Pensé que Borat era algo del pasado, de hace casi una década y media… pero a este señor se le ocurrió hacer una secuela de Borat Bolas con el diario de estos días -uh Trump, uh el coronavirus, uh otros temas álgidos de hace un rato- y yo estaba esquivando verla, porque a diferencia de todos ustedes yo no soy inmortal y para qué enfrentarme al peor cómico de la historia del cine, al más carente de gracia y, sobre todo, al más carente de lucidez. Pero los amigos de A sala llena me pidieron este texto; bah, no este, con seguridad esperaban algo mejor, pero en mi defensa debo decir que fueron debidamente advertidos.

El humor de Borat la secuela está tan -mal- pegado a la hora y el minuto exacto en que se hizo que, en ese sentido, nos hace pensar en los infructuosos esfuerzos de un cómico de radio o un twittero haciendo chistes con el valor del dólar. De todos modos, los cómicos radiales -aún los peores- tienen más filtros a la hora de descartar las ideas más banales, estúpidas y toscas, esas que Sacha Baron Cohen mete en modo metralleta flatulenta en Borat 2 -el título largo búsquenlo ustedes, demócratas inmortales-, una celebración del humor de Sacha Baron Cohen por Sacha Baron Cohen y con una corte de bufones sin energía carentes de talento, incluso para moverse. Baron Cohen quiere ser el centro de atención: aún en las secuencias en las que no está quiere ser el origen de todo, la fuente de la que emana la mirada cómica que tanta gracia les causa a ustedes, Highlanders.

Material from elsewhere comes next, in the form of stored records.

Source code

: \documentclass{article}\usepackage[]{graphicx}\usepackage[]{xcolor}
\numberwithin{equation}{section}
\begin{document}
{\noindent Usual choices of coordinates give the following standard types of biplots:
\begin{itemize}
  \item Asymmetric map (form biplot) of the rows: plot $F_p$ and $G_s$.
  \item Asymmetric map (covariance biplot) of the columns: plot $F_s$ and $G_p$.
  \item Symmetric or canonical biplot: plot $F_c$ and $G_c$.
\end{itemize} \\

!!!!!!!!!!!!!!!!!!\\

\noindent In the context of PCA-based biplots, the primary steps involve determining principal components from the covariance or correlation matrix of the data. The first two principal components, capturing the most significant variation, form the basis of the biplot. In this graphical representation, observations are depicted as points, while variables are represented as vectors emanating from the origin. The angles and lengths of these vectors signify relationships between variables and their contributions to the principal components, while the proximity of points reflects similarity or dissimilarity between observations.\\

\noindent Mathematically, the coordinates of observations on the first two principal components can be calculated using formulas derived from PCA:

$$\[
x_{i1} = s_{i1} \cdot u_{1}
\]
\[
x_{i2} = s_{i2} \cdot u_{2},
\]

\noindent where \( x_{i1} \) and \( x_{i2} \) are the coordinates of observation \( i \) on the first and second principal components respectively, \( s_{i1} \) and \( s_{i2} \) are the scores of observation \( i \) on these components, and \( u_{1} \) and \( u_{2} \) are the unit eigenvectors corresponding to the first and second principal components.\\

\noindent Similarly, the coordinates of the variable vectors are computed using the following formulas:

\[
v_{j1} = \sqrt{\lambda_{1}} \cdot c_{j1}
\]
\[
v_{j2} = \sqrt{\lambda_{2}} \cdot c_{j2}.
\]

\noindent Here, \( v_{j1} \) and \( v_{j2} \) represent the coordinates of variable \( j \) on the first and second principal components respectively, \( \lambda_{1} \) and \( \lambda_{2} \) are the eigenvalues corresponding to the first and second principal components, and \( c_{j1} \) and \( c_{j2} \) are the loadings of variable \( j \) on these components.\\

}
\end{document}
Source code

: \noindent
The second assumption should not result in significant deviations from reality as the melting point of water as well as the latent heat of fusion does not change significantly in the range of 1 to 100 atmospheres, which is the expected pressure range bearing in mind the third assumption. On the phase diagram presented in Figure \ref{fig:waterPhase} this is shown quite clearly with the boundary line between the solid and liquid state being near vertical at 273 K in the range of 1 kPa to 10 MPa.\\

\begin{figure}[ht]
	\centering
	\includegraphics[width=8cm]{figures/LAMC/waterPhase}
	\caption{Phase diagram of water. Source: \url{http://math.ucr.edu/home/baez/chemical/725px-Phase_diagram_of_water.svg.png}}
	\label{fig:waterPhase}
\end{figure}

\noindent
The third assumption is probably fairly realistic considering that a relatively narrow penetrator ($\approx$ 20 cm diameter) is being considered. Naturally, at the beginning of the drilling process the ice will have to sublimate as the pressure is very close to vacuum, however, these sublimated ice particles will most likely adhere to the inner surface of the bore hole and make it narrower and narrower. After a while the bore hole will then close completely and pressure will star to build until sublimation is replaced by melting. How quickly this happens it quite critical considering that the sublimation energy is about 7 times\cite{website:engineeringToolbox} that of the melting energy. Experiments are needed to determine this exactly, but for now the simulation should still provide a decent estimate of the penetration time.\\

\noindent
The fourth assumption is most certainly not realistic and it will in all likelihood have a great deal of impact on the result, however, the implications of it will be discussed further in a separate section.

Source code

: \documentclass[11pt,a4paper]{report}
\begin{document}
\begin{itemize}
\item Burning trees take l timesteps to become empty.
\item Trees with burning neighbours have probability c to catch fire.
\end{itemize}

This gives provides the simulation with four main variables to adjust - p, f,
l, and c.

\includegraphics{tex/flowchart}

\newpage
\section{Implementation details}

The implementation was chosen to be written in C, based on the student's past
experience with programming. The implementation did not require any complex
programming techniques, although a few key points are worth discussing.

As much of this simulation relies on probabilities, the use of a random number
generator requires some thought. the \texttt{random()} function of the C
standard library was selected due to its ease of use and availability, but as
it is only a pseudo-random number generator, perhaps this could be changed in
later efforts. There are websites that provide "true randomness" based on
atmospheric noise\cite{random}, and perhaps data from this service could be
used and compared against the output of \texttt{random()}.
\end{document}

Y termina Borat 2, filmada con esa indolencia tan actual de planos irrelevantes + música dispuesta por algún programa de computadora (el de la tortuga, ya que estamos usando términos viejos) + chistes de redes sociales y teléfonos y humor de culos y pedos y pijas y conchas pero sin la menor elaboración ni tampoco con fresca tontería ni con genuina inocencia. Es algo así como humor de viaje de egresados del secundario de pibes que creen que “se las saben todas”, pero ni siquiera de un secundario más bien salvaje y no domesticado: es el humor que uno puede imaginar en uno de esos secundarios “progres y comprometidos”, en los que se permite poner en la cartelera de eventos una poronga en una foto de Trump y hohoho, de esos lugares en los que está bien visto detestar matemática y biología porque no son ciencias “socialmente comprometidas”. Sacha Baron Cohen propone un mundo en el que hay que reírse de lo que él dice que es risible y, extrañamente, nunca pone en juego su mirada ni su cuerpo en tanto cómico. No hay explicitud en su mundo, que es apenas un pobre caserío cómico: lo que abunda es mera obscenidad carente de desnudos, de fluidos y de fluidez; el suyo es un humor que aspira a lo escatológico pero sin el coraje -ni las bolas que se embolsa en el afiche- para ser explícito. Sacha Baron Cohen quiere reírse de los conservadores y las tradiciones y queda babeando al hacerse el vivo, y quiere “decir algo sobre la política” pero evidencia no haber leído jamás la sección de noticias internacionales de algún diario decente; signo de los tiempos, quizás. Y quizás también sea otro horrible signo de los tiempos que estas porquerías de Sacha Baron Cohen sean más valoradas por “la crítica” que las apuestas valientes, estoicas y de tradición y puesta en escena cinematográficas de Johnny Knoxville y Jackass. Pero ya se dijo: es cuestión de química, de reacciones personales. La gracia de la comedia sopla donde puede soplar, y acá me hice un búnker para que no entren nunca más las brisas de Borat, Bruno, Burdo y Bolurdo.